Reproduce each record verbatim, images excluded.

(Items listed in a dataset)
^^^^
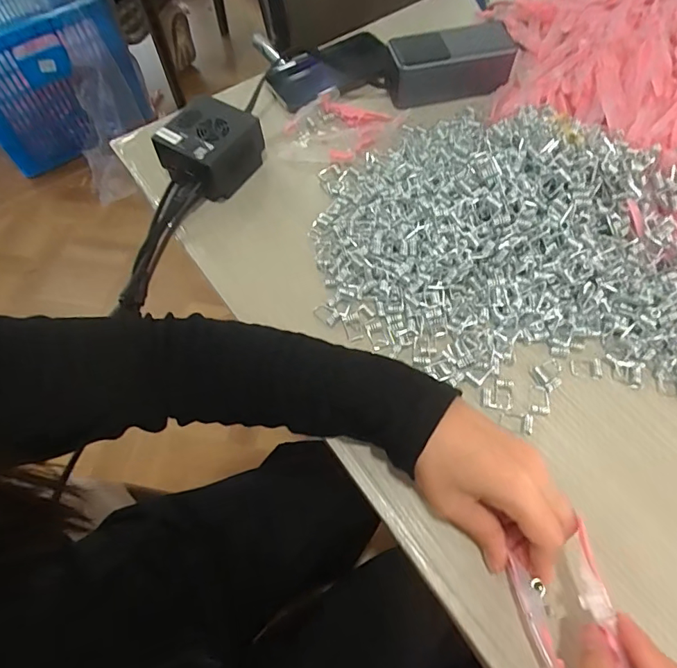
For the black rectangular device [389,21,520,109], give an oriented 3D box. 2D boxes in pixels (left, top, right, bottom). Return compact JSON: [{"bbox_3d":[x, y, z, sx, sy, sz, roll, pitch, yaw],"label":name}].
[{"bbox_3d":[0.120,-0.292,0.507,0.131,0.048,0.061,-6,63,-2],"label":"black rectangular device"}]

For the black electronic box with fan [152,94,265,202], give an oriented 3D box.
[{"bbox_3d":[-0.121,-0.180,0.461,0.084,0.049,0.086,38,69,19],"label":"black electronic box with fan"}]

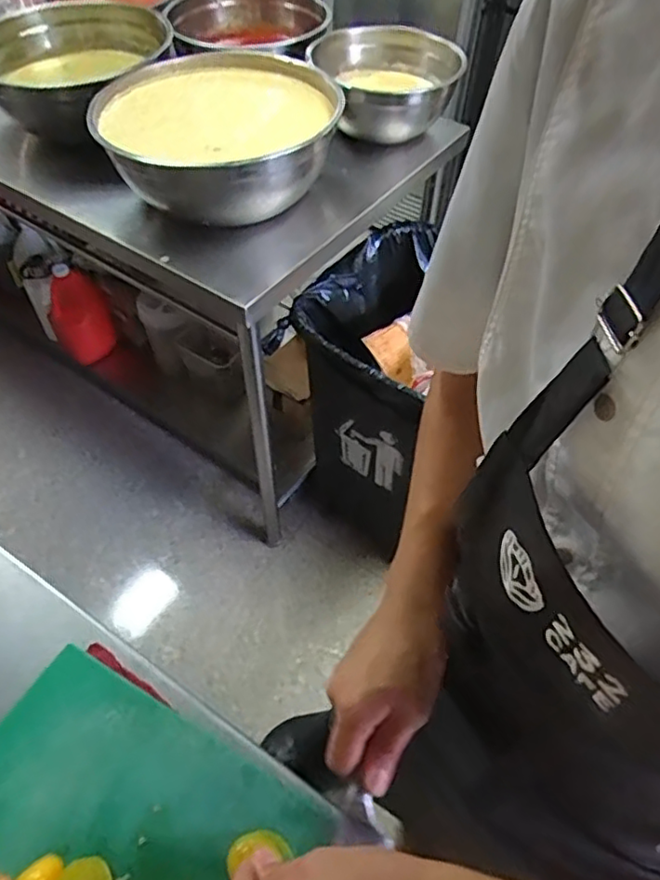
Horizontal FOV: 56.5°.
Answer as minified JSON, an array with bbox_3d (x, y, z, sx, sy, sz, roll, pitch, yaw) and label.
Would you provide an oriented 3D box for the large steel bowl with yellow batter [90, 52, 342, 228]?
[{"bbox_3d":[-0.181,-0.514,1.047,0.370,0.138,0.369,1,52,-1],"label":"large steel bowl with yellow batter"}]

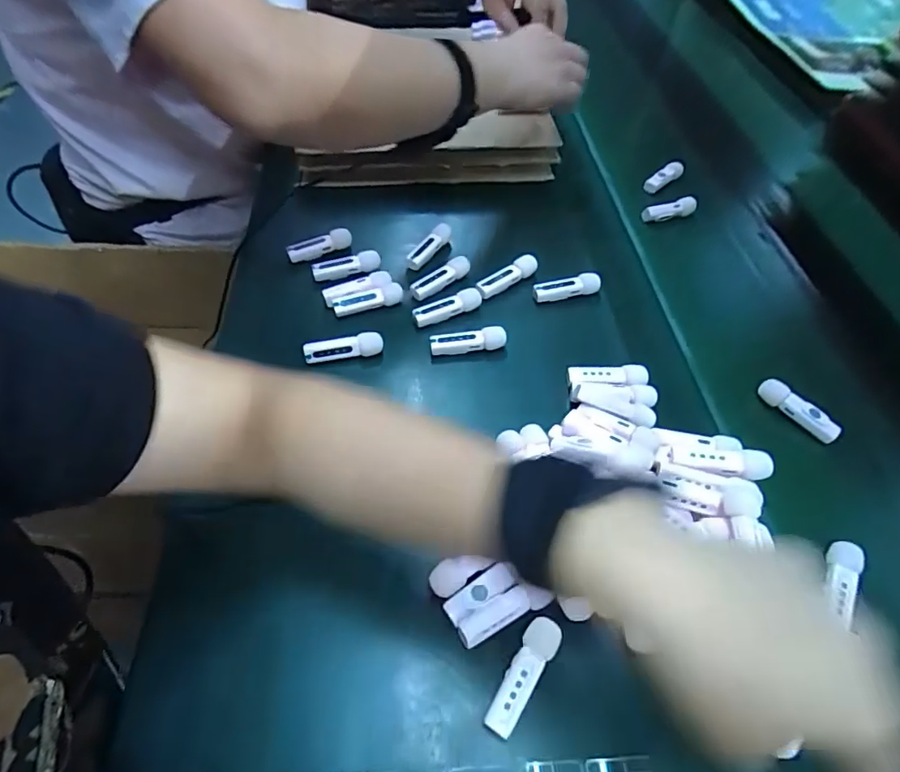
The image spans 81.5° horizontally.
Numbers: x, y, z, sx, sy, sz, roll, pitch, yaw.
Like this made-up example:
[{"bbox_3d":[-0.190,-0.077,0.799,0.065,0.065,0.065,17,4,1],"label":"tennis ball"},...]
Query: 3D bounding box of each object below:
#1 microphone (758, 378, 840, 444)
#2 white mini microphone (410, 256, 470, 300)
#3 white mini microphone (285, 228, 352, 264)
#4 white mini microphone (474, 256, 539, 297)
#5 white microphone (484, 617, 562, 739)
[{"bbox_3d":[0.282,0.019,0.422,0.016,0.018,0.064,-36,61,-26],"label":"microphone"},{"bbox_3d":[-0.010,-0.102,0.495,0.064,0.018,0.017,-26,57,-20],"label":"white mini microphone"},{"bbox_3d":[-0.129,-0.139,0.518,0.065,0.021,0.014,-14,55,-16],"label":"white mini microphone"},{"bbox_3d":[0.054,-0.105,0.492,0.069,0.013,0.015,-30,59,-22],"label":"white mini microphone"},{"bbox_3d":[0.042,0.164,0.295,0.019,0.013,0.064,28,56,19],"label":"white microphone"}]

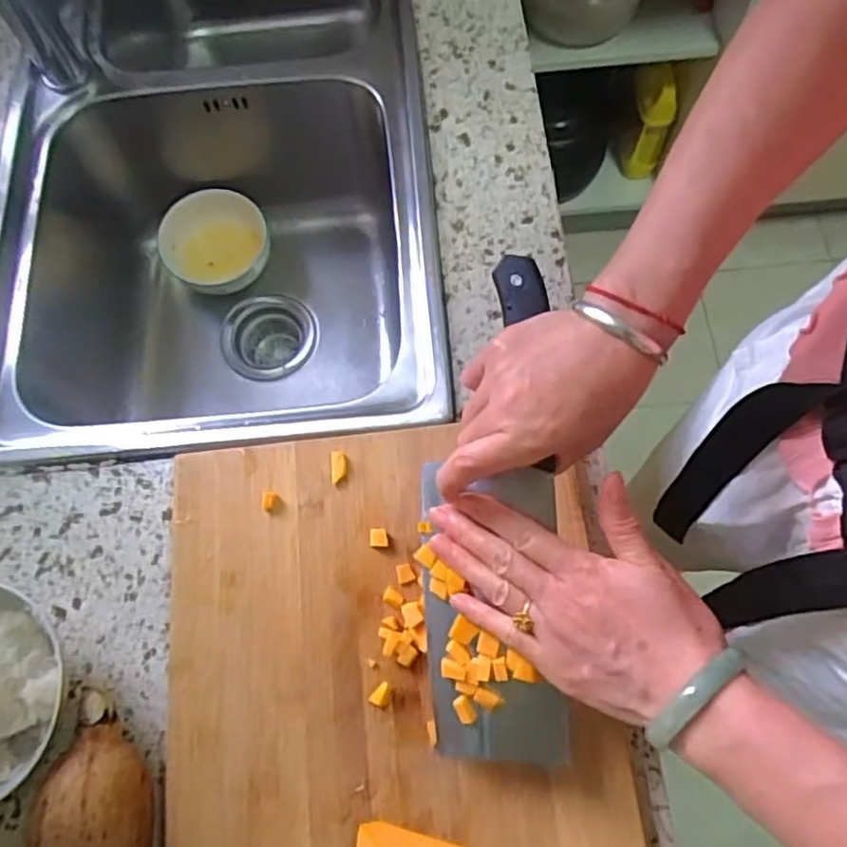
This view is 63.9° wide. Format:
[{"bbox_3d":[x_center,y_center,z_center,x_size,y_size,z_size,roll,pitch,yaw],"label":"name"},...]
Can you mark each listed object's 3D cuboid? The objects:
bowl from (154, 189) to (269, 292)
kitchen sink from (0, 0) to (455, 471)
[{"bbox_3d":[-0.243,-0.203,0.787,0.122,0.055,0.113,-10,70,-1],"label":"bowl"},{"bbox_3d":[-0.206,-0.283,0.759,0.402,0.231,0.725,-5,70,1],"label":"kitchen sink"}]

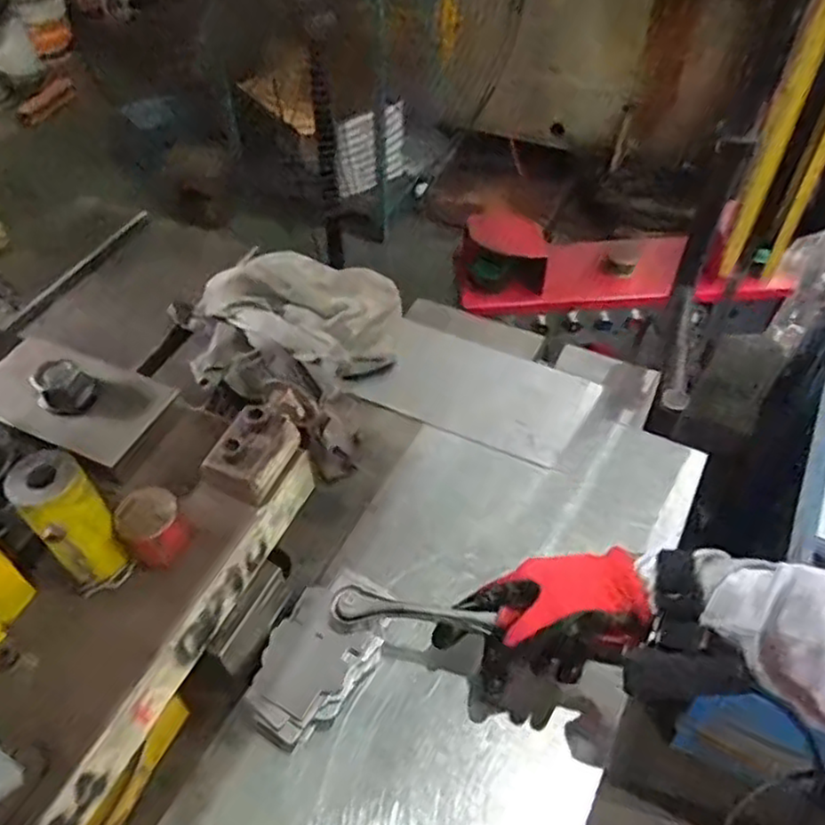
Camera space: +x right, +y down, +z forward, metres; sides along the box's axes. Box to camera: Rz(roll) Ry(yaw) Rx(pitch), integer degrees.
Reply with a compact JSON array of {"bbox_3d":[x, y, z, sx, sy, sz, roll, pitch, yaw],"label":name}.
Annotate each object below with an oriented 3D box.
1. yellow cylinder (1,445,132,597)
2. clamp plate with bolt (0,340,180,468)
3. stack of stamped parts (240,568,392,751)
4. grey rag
[{"bbox_3d":[-0.206,0.068,0.435,0.039,0.098,0.040,-36,58,-25],"label":"yellow cylinder"},{"bbox_3d":[-0.262,-0.018,0.532,0.141,0.032,0.080,18,53,16],"label":"clamp plate with bolt"},{"bbox_3d":[-0.068,0.184,0.541,0.073,0.035,0.133,25,55,21],"label":"stack of stamped parts"},{"bbox_3d":[-0.118,-0.094,0.750,0.293,0.068,0.222,31,58,25],"label":"grey rag"}]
^^^^
RESULT:
For the black rectangular device [389,21,520,109], give an oriented 3D box. 2D boxes in pixels (left, top, right, bottom). Return compact JSON: [{"bbox_3d":[x, y, z, sx, sy, sz, roll, pitch, yaw],"label":name}].
[{"bbox_3d":[0.120,-0.292,0.507,0.131,0.048,0.061,-6,63,-2],"label":"black rectangular device"}]

For the black electronic box with fan [152,94,265,202], give an oriented 3D box.
[{"bbox_3d":[-0.121,-0.180,0.461,0.084,0.049,0.086,38,69,19],"label":"black electronic box with fan"}]

Horizontal FOV: 56.5°.
Answer as minified JSON, an array with bbox_3d (x, y, z, sx, sy, sz, roll, pitch, yaw) and label.
Would you provide an oriented 3D box for the large steel bowl with yellow batter [90, 52, 342, 228]?
[{"bbox_3d":[-0.181,-0.514,1.047,0.370,0.138,0.369,1,52,-1],"label":"large steel bowl with yellow batter"}]

The image spans 81.5° horizontally.
Numbers: x, y, z, sx, sy, sz, roll, pitch, yaw.
Like this made-up example:
[{"bbox_3d":[-0.190,-0.077,0.799,0.065,0.065,0.065,17,4,1],"label":"tennis ball"},...]
Query: 3D bounding box of each object below:
#1 microphone (758, 378, 840, 444)
#2 white mini microphone (410, 256, 470, 300)
#3 white mini microphone (285, 228, 352, 264)
#4 white mini microphone (474, 256, 539, 297)
#5 white microphone (484, 617, 562, 739)
[{"bbox_3d":[0.282,0.019,0.422,0.016,0.018,0.064,-36,61,-26],"label":"microphone"},{"bbox_3d":[-0.010,-0.102,0.495,0.064,0.018,0.017,-26,57,-20],"label":"white mini microphone"},{"bbox_3d":[-0.129,-0.139,0.518,0.065,0.021,0.014,-14,55,-16],"label":"white mini microphone"},{"bbox_3d":[0.054,-0.105,0.492,0.069,0.013,0.015,-30,59,-22],"label":"white mini microphone"},{"bbox_3d":[0.042,0.164,0.295,0.019,0.013,0.064,28,56,19],"label":"white microphone"}]

This view is 63.9° wide. Format:
[{"bbox_3d":[x_center,y_center,z_center,x_size,y_size,z_size,roll,pitch,yaw],"label":"name"},...]
Can you mark each listed object's 3D cuboid? The objects:
bowl from (154, 189) to (269, 292)
kitchen sink from (0, 0) to (455, 471)
[{"bbox_3d":[-0.243,-0.203,0.787,0.122,0.055,0.113,-10,70,-1],"label":"bowl"},{"bbox_3d":[-0.206,-0.283,0.759,0.402,0.231,0.725,-5,70,1],"label":"kitchen sink"}]

Camera space: +x right, +y down, +z forward, metres; sides along the box's axes. Box to camera: Rz(roll) Ry(yaw) Rx(pitch), integer degrees.
Reply with a compact JSON array of {"bbox_3d":[x, y, z, sx, sy, sz, roll, pitch, yaw],"label":name}.
Annotate each object below with an oriented 3D box.
1. yellow cylinder (1,445,132,597)
2. clamp plate with bolt (0,340,180,468)
3. stack of stamped parts (240,568,392,751)
4. grey rag
[{"bbox_3d":[-0.206,0.068,0.435,0.039,0.098,0.040,-36,58,-25],"label":"yellow cylinder"},{"bbox_3d":[-0.262,-0.018,0.532,0.141,0.032,0.080,18,53,16],"label":"clamp plate with bolt"},{"bbox_3d":[-0.068,0.184,0.541,0.073,0.035,0.133,25,55,21],"label":"stack of stamped parts"},{"bbox_3d":[-0.118,-0.094,0.750,0.293,0.068,0.222,31,58,25],"label":"grey rag"}]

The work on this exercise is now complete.